En ámbitos oficiales suena fuerte la posibilidad de que la empresa Inarco no siga con el millonario emprendimiento que inició el vernismo. Aseguran que no habría cumplido con el plan de obras acordado.
El gobierno provincial estaría pensando en rescindirle a Inarco S.A. el contrato del megaestadio porque la constructora no habría cumplido con el plan de obras convenido. Ese sería el plan B que trascendió en febrero, cuando este diario informó que el Ministerio de Obras y Servicios Públicos había contratado una auditoría técnica ante la eventualidad que el millonario proyecto quedara paralizado.

Ayer fue imposible contactar a las partes para confirmar o desmentir la fortísima versión que se ha instalado en las últimas semanas en la Casa de Gobierno y en ámbitos oficiales. No se pudo dar con el dueño de la empresa, Héctor Miguel Mohedano, porque nadie atendió el teléfono en General Pico, y tampoco con el ministro del área, Paulo Benvenuto.

En la oficina de éste último quiso saberse cuál sería el tema de consulta, y al explicarle que se trataba del megaestadio, luego de varios llamados, una persona de estrecha confianza señaló que Benvenuto "no tiene nada que decir". Esa conducta del funcionario llamó la atención porque apenas 24 horas antes, el gobernador Oscar Jorge pidiera a la prensa que ante temas de trascendencia recurriera a las fuentes oficiales.

La imagen que transmitía ayer la obra, poco después del mediodía, era desoladora. Nadie, casi nadie en el lugar. Sólo las paredes del megaestadio -que fueron levantadas hace tiempo- y la luz del solar penetrando en su interior por el hueco del techo que fue desarmado hace... 16 meses.

La auditoría externa que contrató el gobierno hace cinco meses fue para que entregara un informe técnico sobre qué hizo Inarco, cómo lo hizo y qué falta hacer para terminar el emprendimiento. En su momento, fuentes gubernamentales admitieron que esa medida era un salvaguarda para eventualmente utilizarlo en una segunda licitación o un concurso de precios.

Esta posibilidad no parece imposible, siempre según los trascendidos instalados en ámbitos oficiales.
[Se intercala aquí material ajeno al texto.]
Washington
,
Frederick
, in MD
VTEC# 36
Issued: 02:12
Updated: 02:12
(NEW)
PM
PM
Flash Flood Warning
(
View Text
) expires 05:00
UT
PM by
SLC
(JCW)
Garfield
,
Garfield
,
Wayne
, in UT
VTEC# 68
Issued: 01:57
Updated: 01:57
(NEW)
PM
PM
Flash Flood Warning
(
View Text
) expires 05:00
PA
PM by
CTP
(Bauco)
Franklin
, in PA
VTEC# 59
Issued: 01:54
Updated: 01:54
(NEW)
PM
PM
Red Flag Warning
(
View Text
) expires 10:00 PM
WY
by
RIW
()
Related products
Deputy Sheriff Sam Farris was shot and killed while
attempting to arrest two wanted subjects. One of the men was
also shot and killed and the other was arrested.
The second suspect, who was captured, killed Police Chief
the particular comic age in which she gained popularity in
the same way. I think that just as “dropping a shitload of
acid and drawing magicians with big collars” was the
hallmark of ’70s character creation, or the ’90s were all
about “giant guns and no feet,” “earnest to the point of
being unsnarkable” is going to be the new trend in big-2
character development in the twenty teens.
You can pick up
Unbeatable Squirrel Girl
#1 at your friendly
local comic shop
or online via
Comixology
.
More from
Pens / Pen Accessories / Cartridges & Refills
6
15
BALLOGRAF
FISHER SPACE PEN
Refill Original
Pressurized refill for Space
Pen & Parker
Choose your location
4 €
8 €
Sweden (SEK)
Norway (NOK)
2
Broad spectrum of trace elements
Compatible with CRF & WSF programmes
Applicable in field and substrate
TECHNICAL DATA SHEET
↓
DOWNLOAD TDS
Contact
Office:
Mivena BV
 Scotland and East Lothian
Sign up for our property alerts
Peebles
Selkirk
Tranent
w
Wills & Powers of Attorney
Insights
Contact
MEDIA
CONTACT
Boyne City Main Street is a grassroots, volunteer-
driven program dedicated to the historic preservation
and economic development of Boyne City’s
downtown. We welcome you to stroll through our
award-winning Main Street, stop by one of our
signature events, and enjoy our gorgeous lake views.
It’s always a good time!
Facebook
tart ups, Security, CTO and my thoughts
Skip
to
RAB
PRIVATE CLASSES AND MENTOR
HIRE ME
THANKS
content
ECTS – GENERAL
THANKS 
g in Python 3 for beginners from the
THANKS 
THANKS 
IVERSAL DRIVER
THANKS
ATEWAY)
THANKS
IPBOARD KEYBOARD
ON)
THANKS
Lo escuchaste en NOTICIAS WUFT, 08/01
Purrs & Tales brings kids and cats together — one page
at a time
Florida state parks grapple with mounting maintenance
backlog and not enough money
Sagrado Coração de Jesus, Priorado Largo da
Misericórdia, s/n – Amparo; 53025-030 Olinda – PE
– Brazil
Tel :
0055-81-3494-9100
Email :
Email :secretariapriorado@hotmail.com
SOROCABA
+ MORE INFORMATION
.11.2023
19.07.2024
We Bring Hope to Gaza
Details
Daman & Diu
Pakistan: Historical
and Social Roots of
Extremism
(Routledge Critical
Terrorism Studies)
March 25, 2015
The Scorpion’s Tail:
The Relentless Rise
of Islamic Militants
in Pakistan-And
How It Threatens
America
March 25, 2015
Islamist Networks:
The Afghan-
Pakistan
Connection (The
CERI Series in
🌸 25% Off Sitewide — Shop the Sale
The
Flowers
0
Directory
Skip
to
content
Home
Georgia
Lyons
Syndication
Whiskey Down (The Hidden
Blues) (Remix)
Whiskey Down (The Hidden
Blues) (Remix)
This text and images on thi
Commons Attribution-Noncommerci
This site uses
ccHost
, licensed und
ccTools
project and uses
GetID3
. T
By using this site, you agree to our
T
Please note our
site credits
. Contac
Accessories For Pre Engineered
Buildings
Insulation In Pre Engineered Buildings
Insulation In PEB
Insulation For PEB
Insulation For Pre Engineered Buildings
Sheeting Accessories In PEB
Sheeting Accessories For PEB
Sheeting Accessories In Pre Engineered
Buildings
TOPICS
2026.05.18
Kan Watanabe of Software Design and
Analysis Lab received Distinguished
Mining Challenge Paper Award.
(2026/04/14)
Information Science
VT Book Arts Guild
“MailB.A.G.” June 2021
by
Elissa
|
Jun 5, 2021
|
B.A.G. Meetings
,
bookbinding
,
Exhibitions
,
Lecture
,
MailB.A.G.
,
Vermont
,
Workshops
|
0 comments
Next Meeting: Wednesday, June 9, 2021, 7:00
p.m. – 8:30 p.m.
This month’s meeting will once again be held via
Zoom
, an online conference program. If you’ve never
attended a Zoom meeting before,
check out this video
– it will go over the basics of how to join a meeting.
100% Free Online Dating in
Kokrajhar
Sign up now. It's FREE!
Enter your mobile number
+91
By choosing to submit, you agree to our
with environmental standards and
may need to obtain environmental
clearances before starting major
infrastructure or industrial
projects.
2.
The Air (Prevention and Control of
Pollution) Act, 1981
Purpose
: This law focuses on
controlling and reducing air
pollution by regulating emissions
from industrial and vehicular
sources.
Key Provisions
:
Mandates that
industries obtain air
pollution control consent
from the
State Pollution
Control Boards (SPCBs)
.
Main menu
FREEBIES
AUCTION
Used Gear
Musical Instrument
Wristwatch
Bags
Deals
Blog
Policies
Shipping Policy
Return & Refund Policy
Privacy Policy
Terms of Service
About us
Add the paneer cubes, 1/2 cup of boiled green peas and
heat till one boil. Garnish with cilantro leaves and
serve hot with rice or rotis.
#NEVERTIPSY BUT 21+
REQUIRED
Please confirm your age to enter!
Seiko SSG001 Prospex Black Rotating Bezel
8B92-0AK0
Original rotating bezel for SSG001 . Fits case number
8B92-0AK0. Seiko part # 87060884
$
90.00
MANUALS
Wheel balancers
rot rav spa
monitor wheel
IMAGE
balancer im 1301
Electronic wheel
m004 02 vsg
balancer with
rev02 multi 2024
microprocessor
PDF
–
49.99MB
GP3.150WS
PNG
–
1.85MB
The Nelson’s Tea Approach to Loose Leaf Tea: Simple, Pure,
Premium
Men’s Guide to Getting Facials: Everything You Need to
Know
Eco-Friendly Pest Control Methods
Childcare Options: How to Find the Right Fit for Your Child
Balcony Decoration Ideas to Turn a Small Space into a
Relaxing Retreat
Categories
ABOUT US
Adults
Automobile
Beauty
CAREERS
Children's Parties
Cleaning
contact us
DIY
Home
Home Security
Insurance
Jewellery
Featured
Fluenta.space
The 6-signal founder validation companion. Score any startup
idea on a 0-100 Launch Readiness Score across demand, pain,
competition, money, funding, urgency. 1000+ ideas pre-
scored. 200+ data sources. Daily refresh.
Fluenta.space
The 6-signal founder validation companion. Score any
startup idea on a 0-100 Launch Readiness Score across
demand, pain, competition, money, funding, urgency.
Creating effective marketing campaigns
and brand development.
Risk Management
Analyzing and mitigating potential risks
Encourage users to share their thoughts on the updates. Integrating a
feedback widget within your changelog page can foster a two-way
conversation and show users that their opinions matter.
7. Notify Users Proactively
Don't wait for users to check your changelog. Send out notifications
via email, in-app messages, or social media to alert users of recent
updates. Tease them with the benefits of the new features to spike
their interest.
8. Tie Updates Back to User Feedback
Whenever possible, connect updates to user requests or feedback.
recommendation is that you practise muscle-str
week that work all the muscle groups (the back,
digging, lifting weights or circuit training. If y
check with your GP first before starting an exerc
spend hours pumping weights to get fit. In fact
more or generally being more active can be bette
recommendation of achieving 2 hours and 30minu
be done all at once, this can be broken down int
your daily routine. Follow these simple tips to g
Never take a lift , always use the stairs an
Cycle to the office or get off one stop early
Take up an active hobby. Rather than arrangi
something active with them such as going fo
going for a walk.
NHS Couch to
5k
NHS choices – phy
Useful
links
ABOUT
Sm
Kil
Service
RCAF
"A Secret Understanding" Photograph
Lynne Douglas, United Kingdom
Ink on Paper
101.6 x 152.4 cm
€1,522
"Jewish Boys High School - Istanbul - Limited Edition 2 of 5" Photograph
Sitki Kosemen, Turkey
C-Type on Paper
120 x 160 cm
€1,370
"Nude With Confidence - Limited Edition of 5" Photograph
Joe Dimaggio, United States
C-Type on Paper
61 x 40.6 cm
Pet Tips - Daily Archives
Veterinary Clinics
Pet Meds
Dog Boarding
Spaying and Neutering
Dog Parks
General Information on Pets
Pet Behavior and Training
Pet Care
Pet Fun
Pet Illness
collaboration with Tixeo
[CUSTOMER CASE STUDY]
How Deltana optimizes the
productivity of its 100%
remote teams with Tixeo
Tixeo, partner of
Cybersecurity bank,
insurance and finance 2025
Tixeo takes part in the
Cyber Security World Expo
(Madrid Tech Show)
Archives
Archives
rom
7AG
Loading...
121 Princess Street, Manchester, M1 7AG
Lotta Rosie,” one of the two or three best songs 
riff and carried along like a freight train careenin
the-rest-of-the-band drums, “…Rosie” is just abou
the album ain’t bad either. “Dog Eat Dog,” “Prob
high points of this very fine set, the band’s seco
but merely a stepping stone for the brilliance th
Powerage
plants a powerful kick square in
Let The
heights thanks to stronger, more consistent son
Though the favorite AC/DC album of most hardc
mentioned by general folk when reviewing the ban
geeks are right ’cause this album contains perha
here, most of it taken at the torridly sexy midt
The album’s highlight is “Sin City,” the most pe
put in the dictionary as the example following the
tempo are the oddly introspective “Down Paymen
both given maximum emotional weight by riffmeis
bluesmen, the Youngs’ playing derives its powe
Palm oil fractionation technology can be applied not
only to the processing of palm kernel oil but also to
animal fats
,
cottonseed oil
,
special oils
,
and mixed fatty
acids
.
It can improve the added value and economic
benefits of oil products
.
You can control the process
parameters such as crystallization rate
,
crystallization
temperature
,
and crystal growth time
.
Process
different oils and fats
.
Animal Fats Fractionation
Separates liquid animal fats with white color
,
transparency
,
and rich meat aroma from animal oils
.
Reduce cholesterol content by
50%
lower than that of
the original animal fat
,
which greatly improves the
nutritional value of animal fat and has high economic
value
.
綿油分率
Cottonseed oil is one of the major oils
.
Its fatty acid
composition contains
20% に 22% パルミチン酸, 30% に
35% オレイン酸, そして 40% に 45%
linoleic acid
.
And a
Pero todavía no habría una decisión definitiva porque tomarla implicaría un costo político, atento a que el megaestadio fue una obra insignia del vernismo, un verdadero "gigante dormido II". Por lo demás, en cuanto a incumplimientos de la constructora, en el gobierno aseguran que tienen sobrados fundamentos para rescindirle el contrato.

Inarco se adjudicó la licitación en 2006 con un presupuesto de casi 30.000.000 de pesos. ¿El precio final? Una gran incógnita.

El megaestadio debió inaugurarse en noviembre de 2007, en coincidencia con los Juegos de la Araucanía, pero a partir de esa postergación no hubo jamás una fecha cierta. Todo a raíz de un error de cálculo en la construcción del gigantesco techo. Mohedano supo expresar que esa situación estaba "técnicamente resuelta" y mostró que parte del nuevo techo lo estaba construyendo en General Pico. Incluso, la última vez que habló públicamente, agregó: "Cumpliremos con nuestras obligaciones".

Cada vez que surgieron rumores de ruptura entre las partes, ambas los negaron, pero ahora en el gobierno evaluarían que la situación se torna insoportable. Incluso una fuente confiable recordó que en Obras Públicas habían afirmado que marzo sería clave y que en ese mes se tendrían "un plan de obras claro y sustentable". El mismo plan de obras que, de acuerdo a los voceros oficiales, Inarco habría incumplido.